Problems to solve:
(a) In the forum exchange, how long ago was the second writer's last meeting?
(b) Decide whether each statement agrees with the forum exchange. Answer yes or no for each and quote the deciding words.
(i) The first writer lost a loved one due to the blood issue.
(ii) The second writer has three children.
(iii) The second writer has already been disfellowshipped.

Source passage:
FranklinI suppose that I have been away from the JW break for so long, that I forget how painful it is to many here. The fact is that time and good experiences in life do heal the pain.
I realize that there are many posting on this forum that have truly been hurt by the JW teachings; whole lives devoted to a belief that they must question at some point. My experiences with the JWs was bitter and emotionally devasting; however, I did not lose a loved one due to the blood issue, or anything similar. I lost a lifestyle and had to question my existence. So I built a new life and learned to fit in with the "real world". The reality of the situation for me, was that my life literally "blossomed"
But losing a loved one is far more devastating. Compared to some on this forum, my experiences were mild.
Frank,
I do respect you. I see that you've had your trials, too and are a sensitive enough person to even offer an apology. Thank you. I believe...like you do...that time and hard work at separating ourselves from the JW's will pay off richly.
The situation I have...right this minute...is very complex. My last meeting was almost 5 years ago, so, I am out. Like you, I've had my therapy. I've gone on with my life the best I can. I've remarried to a fantastic woman, who although is un-touched by the WT, she's had a lot of grief, too. I can help her with that...she helps me with my JW demons.
My situation is... I have 3 children who were taught by me & their mother...to believe the Watchtower's lies. One of my daughters, under the extreme pressure of this religion, attempted suicide, while under her mothers roof. She is depressed and because of other situations she is not really getting any help. Her mother and all the JW's around her keep letting her know how 'below the mark' she is...gotta DO more, Pray more...devote your life whole-souled, you know the drill.
I have been able for quite a while to help her with her depression, I am a better listener than her Mom. Another daughter has just been DF, I don't know if she will fold and go back to meetings or just follow her fathers example. I am being shunned, although not yet DF, for re-marrying and no-meetings. This makes it difficult to have contact with my kids.
And there is an even bigger issue going on right now, I cannot give details, but, I am still fighting the WT influence. As long as my children are associated with JW's...they are at risk.
I am very glad you have never had the experience of losing someone in death, over a stupid religion. I think I can guarantee you would not be as healed as you are.
Normally (which is not now...) I am very calm natured and easy-going...with what's going on, I cannot be calm.

Data provided:
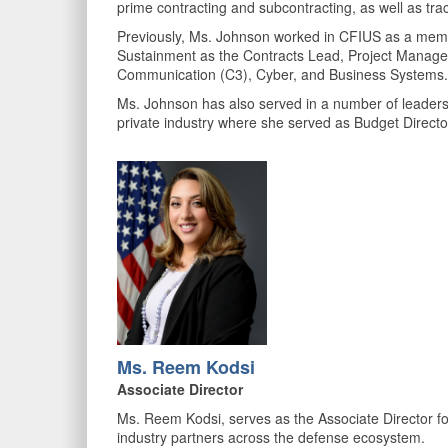
prime contracting and subcontracting, as well as tr
Previously, Ms. Johnson worked in CFIUS as a memb
Sustainment as the Contracts Lead, Project Manage
Communication (C3), Cyber, and Business Systems
Ms. Johnson has also served in a number of leaders
private industry where she served as Budget Direct
Ms. Reem Kodsi
Associate Director
Ms. Reem Kodsi, serves as the Associate Director fo
industry partners across the defense ecosystem.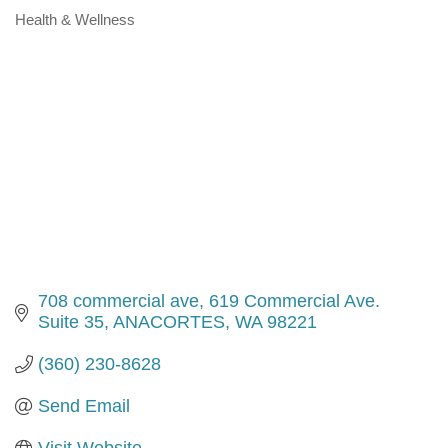
Health & Wellness
Categories
708 commercial ave
619 Commercial Ave. 
Suite 35
ANACORTES
WA
98221
(360) 230-8628
Send Email
Visit Website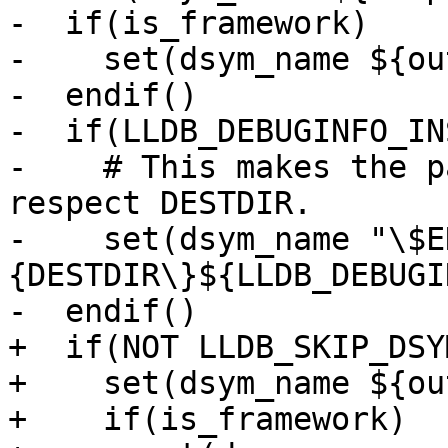
-  if(is_framework)

-    set(dsym_name ${ou
-  endif()

-  if(LLDB_DEBUGINFO_IN
-    # This makes the p
respect DESTDIR.

-    set(dsym_name "\$E
{DESTDIR\}${LLDB_DEBUGI
-  endif()

+  if(NOT LLDB_SKIP_DSYM
+    set(dsym_name ${ou
+    if(is_framework)
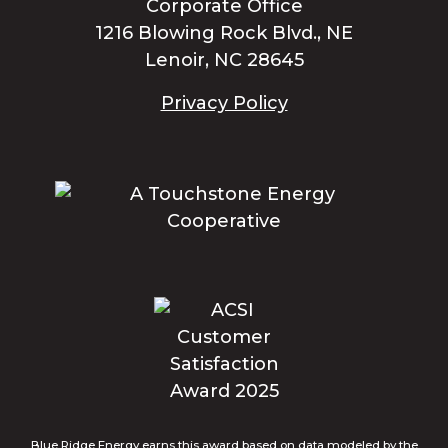
Corporate Office
1216 Blowing Rock Blvd., NE
Lenoir, NC 28645
Privacy Policy
Blue Ridge Energy earns this award based on data modeled by the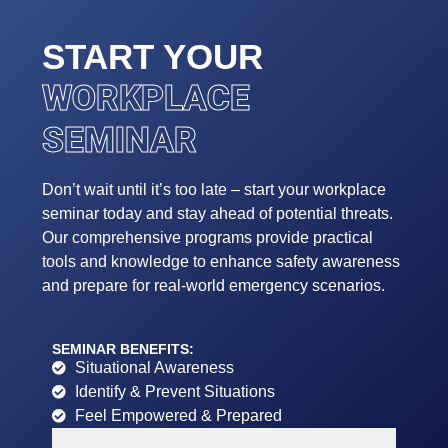
START YOUR
WORKPLACE
SEMINAR
Don’t wait until it’s too late – start your workplace
seminar today and stay ahead of potential threats.
Our comprehensive programs provide practical
tools and knowledge to enhance safety awareness
and prepare for real-world emergency scenarios.
SEMINAR BENEFITS:
Situational Awareness
Identify & Prevent Situations
Feel Empowered & Prepared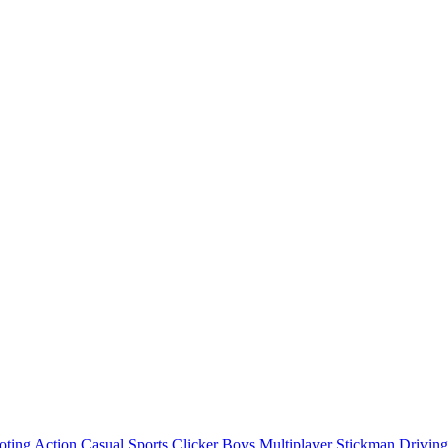
oting
Action
Casual
Sports
Clicker
Boys
Multiplayer
Stickman
Driving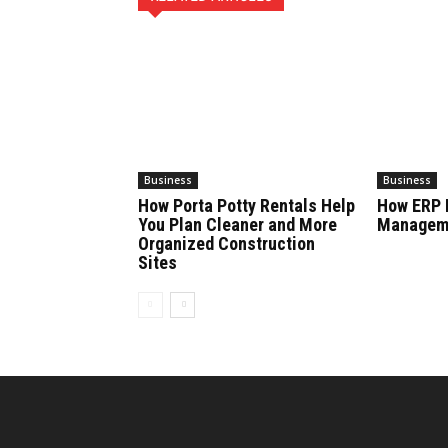
Business
Business
How Porta Potty Rentals Help
How ERP 
You Plan Cleaner and More
Manageme
Organized Construction
Sites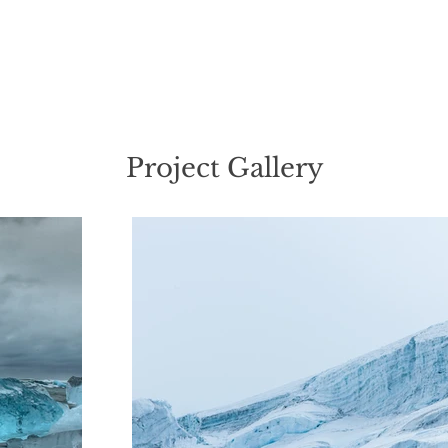
Project Gallery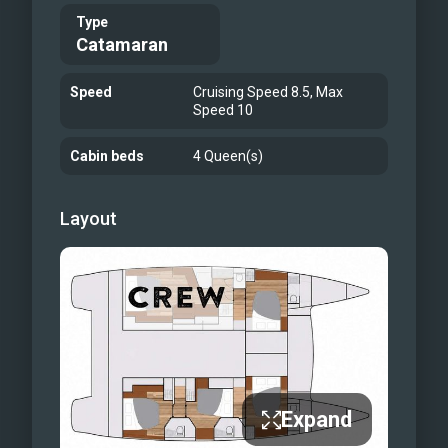
Type
Catamaran
Speed
Cruising Speed 8.5, Max
Speed 10
Cabin beds
4 Queen(s)
Layout
Expand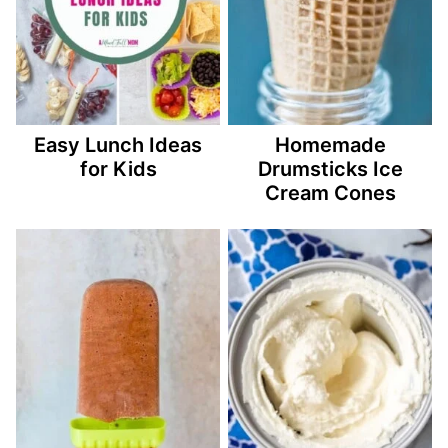
Easy Lunch Ideas
Homemade
for Kids
Drumsticks Ice
Cream Cones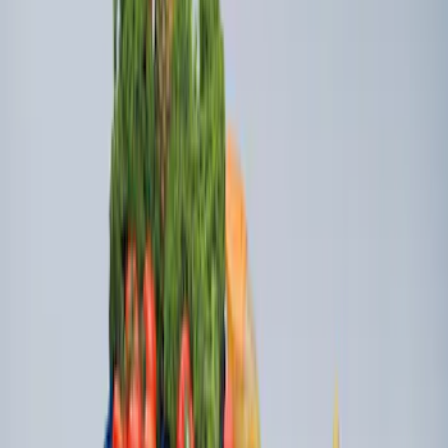
Mustang Mach-E 2021-2026 All-Weather
Floor Liner with Mach-E Logo, 4-Piece -
Black
SKU
:
MJ8Z5813300AA
Ford Soft Sided Folding Cargo
Organizer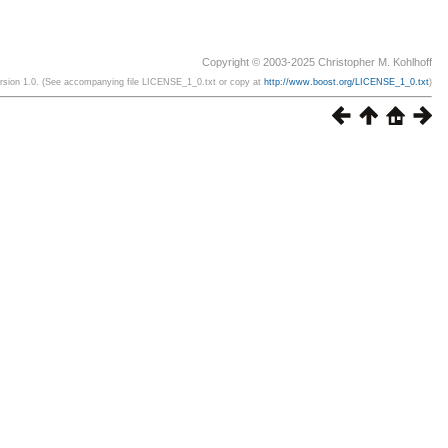
Copyright © 2003-2025 Christopher M. Kohlhoff
ersion 1.0. (See accompanying file LICENSE_1_0.txt or copy at
http://www.boost.org/LICENSE_1_0.txt
)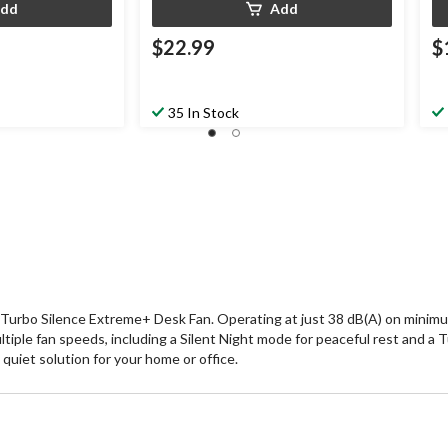
dd
Add
$22.99
$
35 In Stock
Turbo Silence Extreme+ Desk Fan. Operating at just 38 dB(A) on minimum
tiple fan speeds, including a Silent Night mode for peaceful rest and a 
quiet solution for your home or office.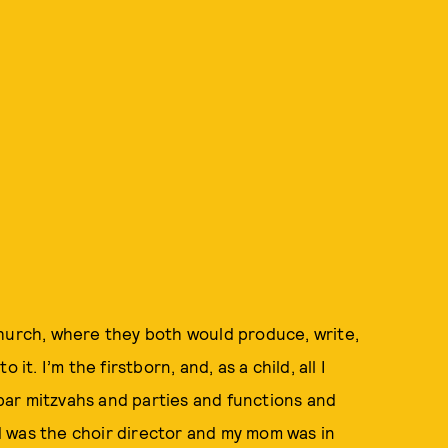
church, where they both would produce, write,
it. I’m the firstborn, and, as a child, all I
ar mitzvahs and parties and functions and
 was the choir director and my mom was in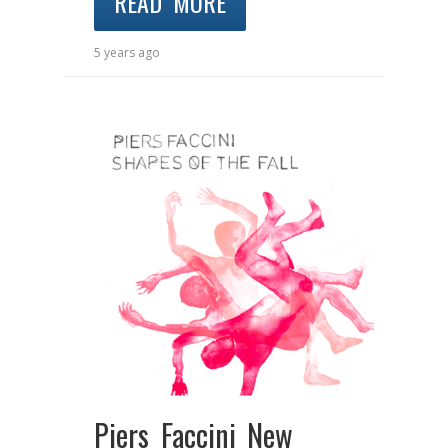
READ MORE
5 years ago
Piers Faccini New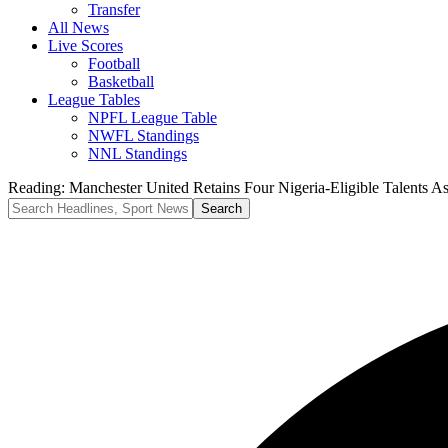
Transfer
All News
Live Scores
Football
Basketball
League Tables
NPFL League Table
NWFL Standings
NNL Standings
Reading:
Manchester United Retains Four Nigeria-Eligible Talents 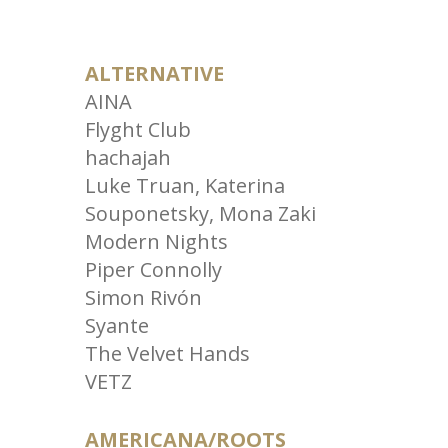
ALTERNATIVE
AINA
Flyght Club
hachajah
Luke Truan, Katerina
Souponetsky, Mona Zaki
Modern Nights
Piper Connolly
Simon Rivón
Syante
The Velvet Hands
VETZ
AMERICANA/ROOTS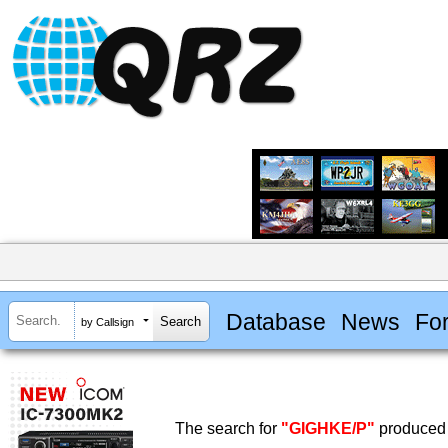
Database
News
Fo
by Callsign
The search for
"GIGHKE/P"
produced 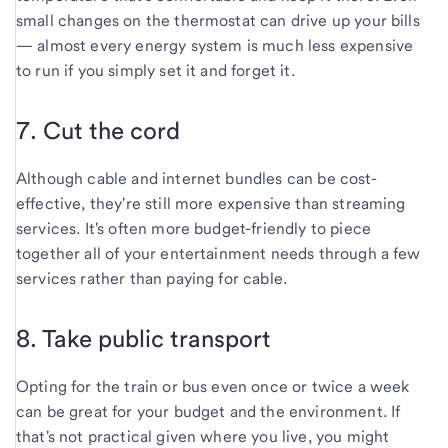
small changes on the thermostat can drive up your bills
— almost every energy system is much less expensive
to run if you simply set it and forget it.
7. Cut the cord
Although cable and internet bundles can be cost-
effective, they're still more expensive than streaming
services. It's often more budget-friendly to piece
together all of your entertainment needs through a few
services rather than paying for cable.
8. Take public transport
Opting for the train or bus even once or twice a week
can be great for your budget and the environment. If
that's not practical given where you live, you might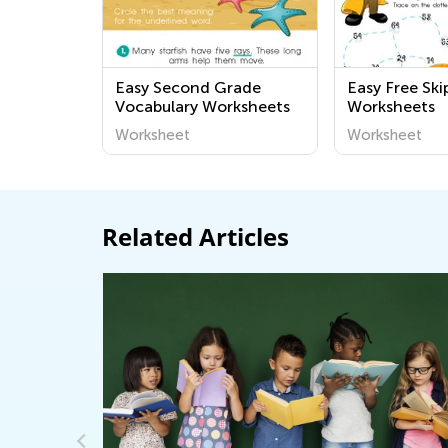
Easy Second Grade
Easy Free Sk
Vocabulary Worksheets
Worksheets
Worksheet
Worksheet
Related Articles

Results by task:
(a) Almost 5 years ago.

(b)
(i) No: "I did not lose a loved one due to the blood issue, or anything similar."
(ii) Yes: "I have 3 children who were taught by me & their mother"
(iii) No: "I am being shunned, although not yet DF, for re-marrying and no-meetings."